On February 2, 1986, Olena died suddenly and tragically in a car accident. Zenoviy Krasivsky wrote the following lines in his memoirs:
“You cannot gauge my pain on a simple weight balance. The paradox of her death has entered the paradox of my life.”
Ihor Kalynets, a “Shistdesiatnyk*” (Sixties) poet recalls the Krasivsky couple:
“I saw with my own eyes how they much they loved each other, how much they respected and honoured each other. It was a true romance. Zenyk took Olena’s death very hard… It was a terrible blow…”
*(The “Shistdesiatnyky” (Sixties) movement is a literary generation that began to publish in the second half of the 1950s, and played an important role in popularizing samvydav (samizdat) literature and, most of all, in strengthening the opposition movement against Russian state chauvinism and Russification. They were completely silenced by mass arrests from 1965–72, and the movement died out at the beginning of the 1970s.-Ed.)
For ten years, Iris Akagoshi, an American member of Amnesty International, wrote to Zenoviy Krasivsky, supporting him morally and encouraging him to emigrate to the United States.

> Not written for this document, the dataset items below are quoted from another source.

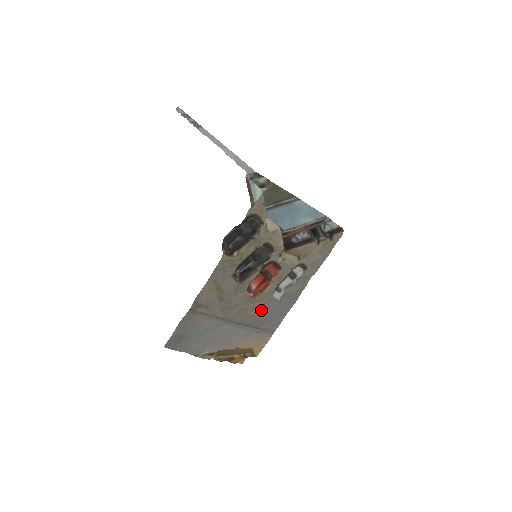
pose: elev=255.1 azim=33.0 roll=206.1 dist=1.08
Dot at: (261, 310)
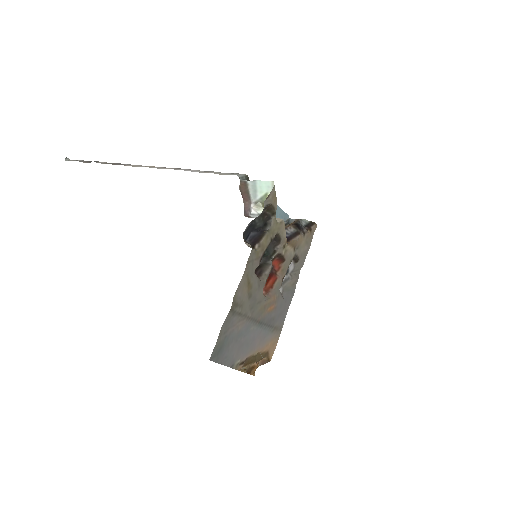
Dot at: (274, 306)
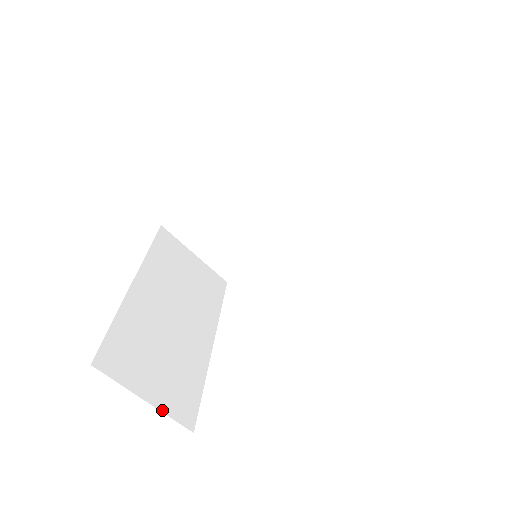
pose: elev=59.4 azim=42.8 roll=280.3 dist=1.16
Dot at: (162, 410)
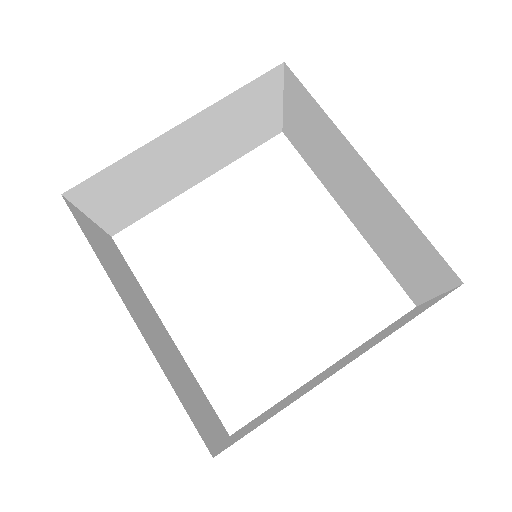
Dot at: (99, 224)
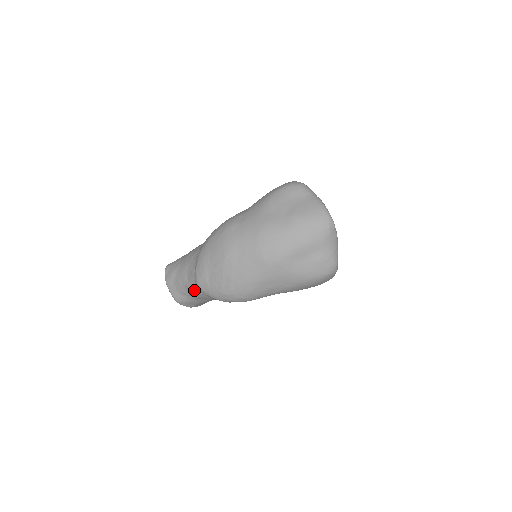
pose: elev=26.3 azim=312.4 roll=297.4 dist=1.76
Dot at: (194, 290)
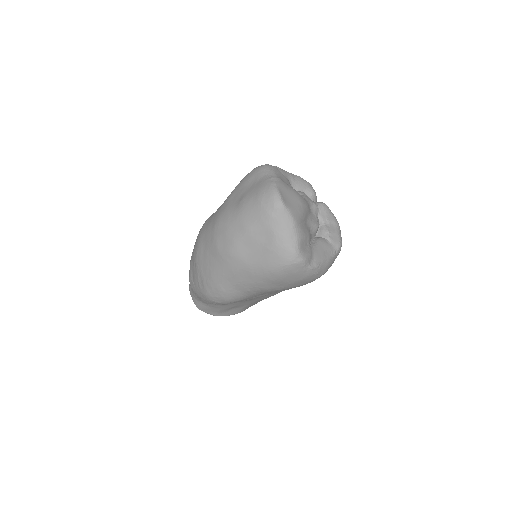
Dot at: occluded
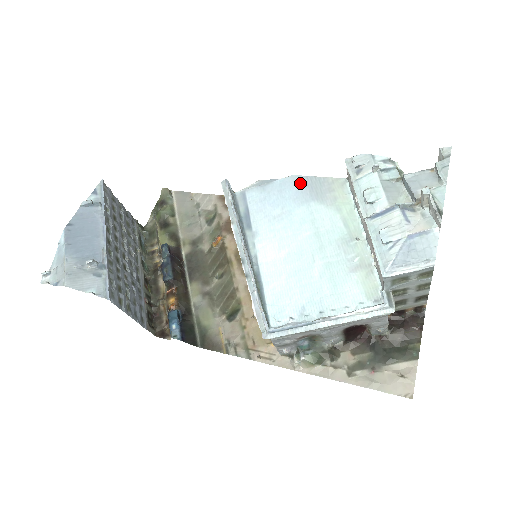
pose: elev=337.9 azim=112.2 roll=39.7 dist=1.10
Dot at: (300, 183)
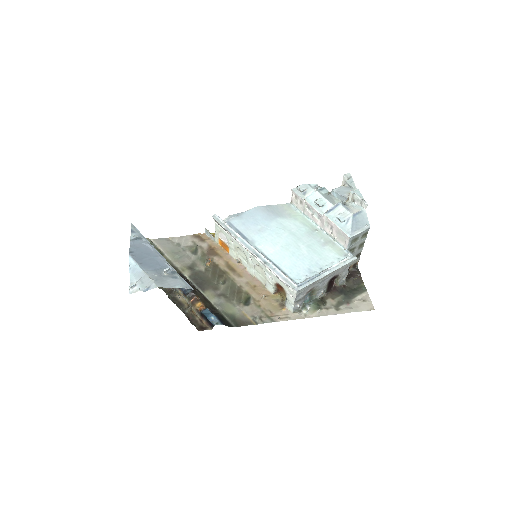
Dot at: (263, 210)
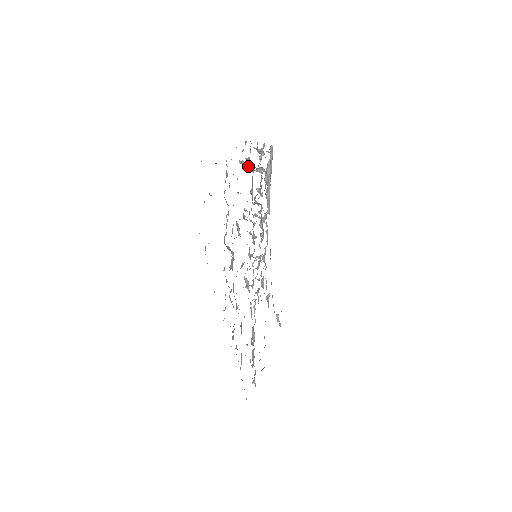
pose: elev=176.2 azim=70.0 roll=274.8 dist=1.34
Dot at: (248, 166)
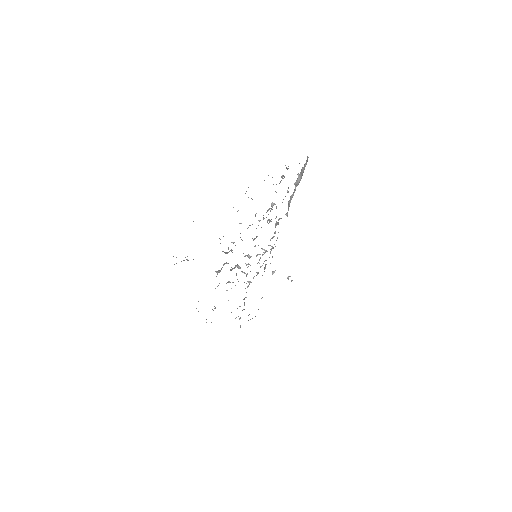
Dot at: occluded
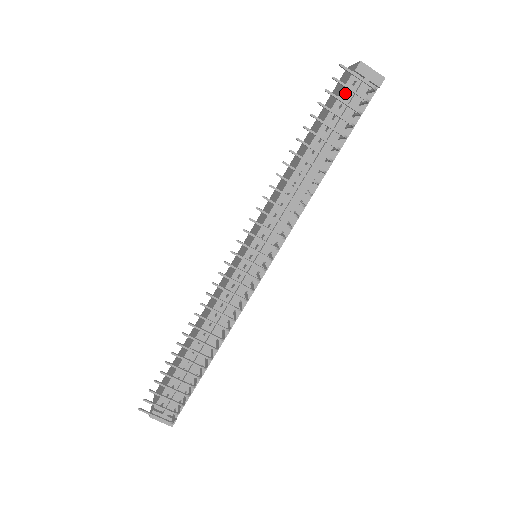
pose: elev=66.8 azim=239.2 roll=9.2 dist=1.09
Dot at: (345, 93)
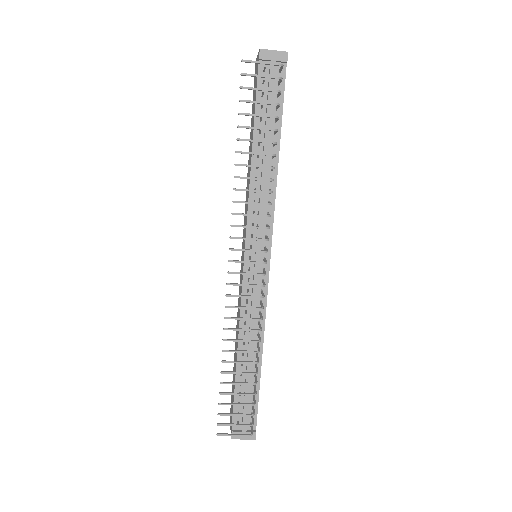
Dot at: (261, 82)
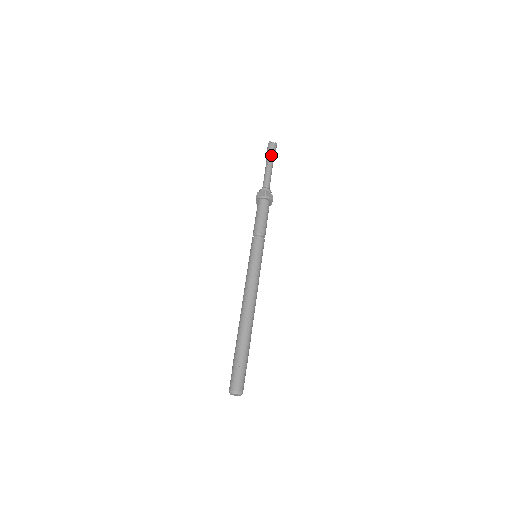
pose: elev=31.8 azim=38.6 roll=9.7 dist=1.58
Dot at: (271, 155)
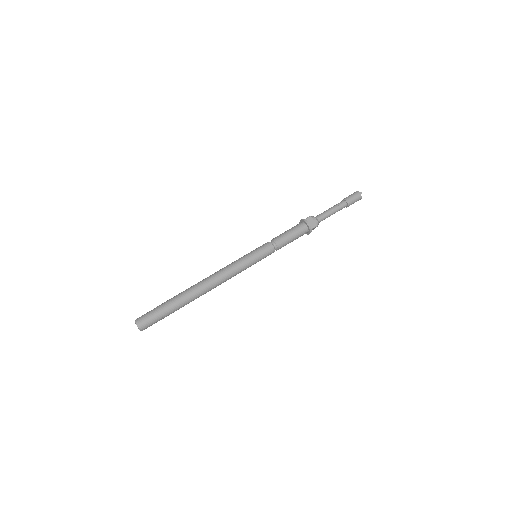
Dot at: (349, 204)
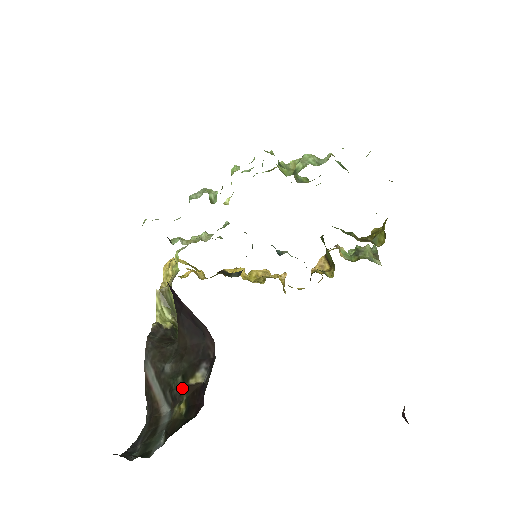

However, when he was released from the psychiatric hospital, Krasivsky chose not to emigrate, and wrote the following statement when he joined the Ukrainian Helsinki Group in 1979:
“I don’t consider it appropriate to say that I entered the ranks of human rights activists to vent my grievances and personal anger publicly. All my life, I’ve tried to control my anger for the enemies of my people; I’ve learned to love my people and sacrifice myself for my country. Quite early, I realized that the essence of human happiness lies not in final victory, but in our sacrifice for the ultimate ideal.”

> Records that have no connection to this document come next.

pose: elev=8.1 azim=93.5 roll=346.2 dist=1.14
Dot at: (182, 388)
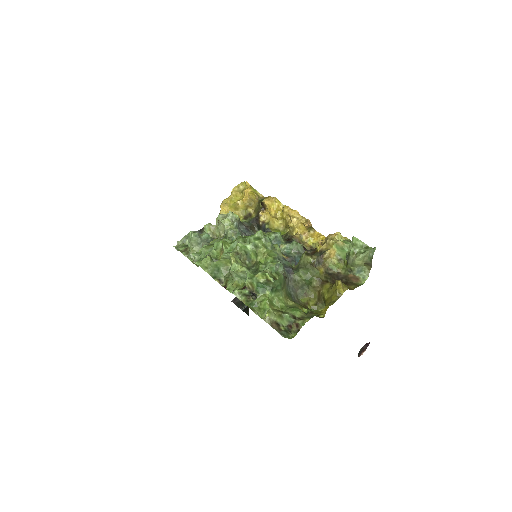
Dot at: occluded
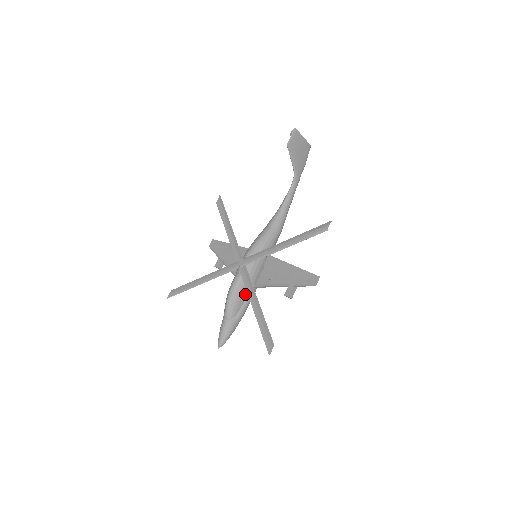
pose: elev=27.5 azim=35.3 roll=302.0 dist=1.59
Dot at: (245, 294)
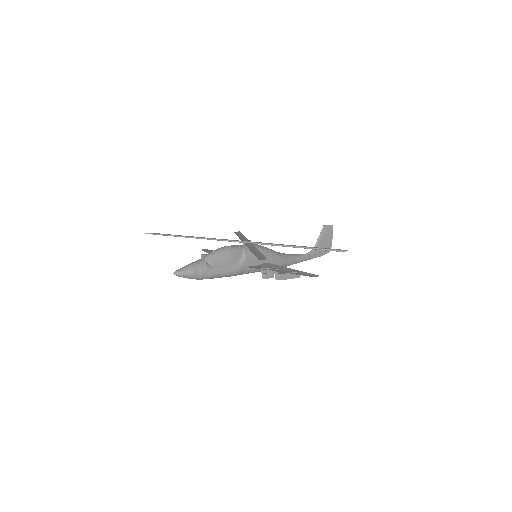
Dot at: (233, 261)
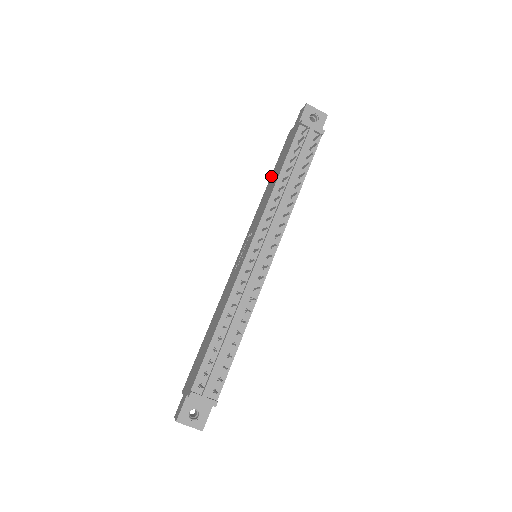
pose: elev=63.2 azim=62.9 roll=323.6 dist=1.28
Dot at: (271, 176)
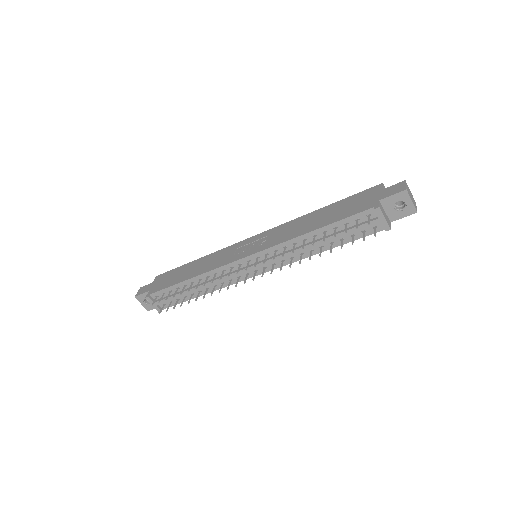
Dot at: (327, 207)
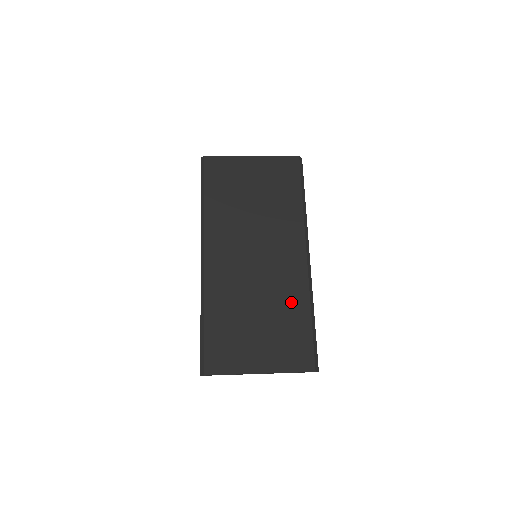
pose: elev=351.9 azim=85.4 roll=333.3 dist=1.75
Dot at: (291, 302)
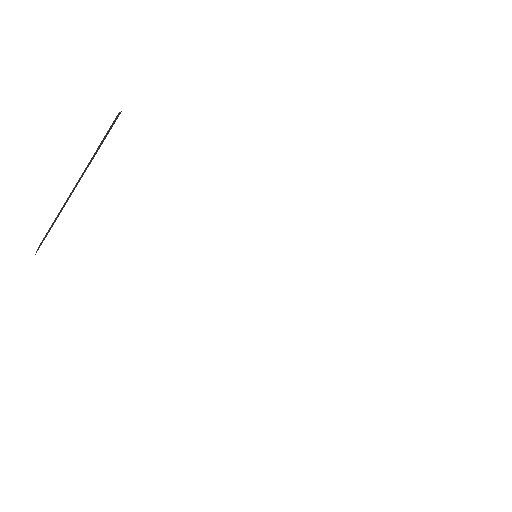
Dot at: occluded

Zenoviy Krasivsky left behind several poetry collections and correspondence. He started writing poetry in Vladimir Central Prison in Russia, and immediately gained fame and recognition in Ukrainian literary circles. His collection of poems called “Nevolnytski Plachi” (Lament in Captivity) was written in dungeons built for “enemies of the empire” under Catherine II, and was miraculously smuggled out and sent abroad. Krasivsky was punished even more severely, but his poems survived because prisoners copied and passed them from hand to hand.
In January 1991, Krasivsky spoke the following prophetic words:
“We have one historical enemy: Russia. Russia has taken everything from us. If we don’t realize this, if we don’t organize ourselves, if we don’t fight back, there will be no miracles. Our trouble is that our people have lost hope. But, an enslaved nation has no other choice. We must understand that our salvation lies in true love for our people, language, and customs.”
Time has shown that Zenoviy Krasivsky was not mistaken.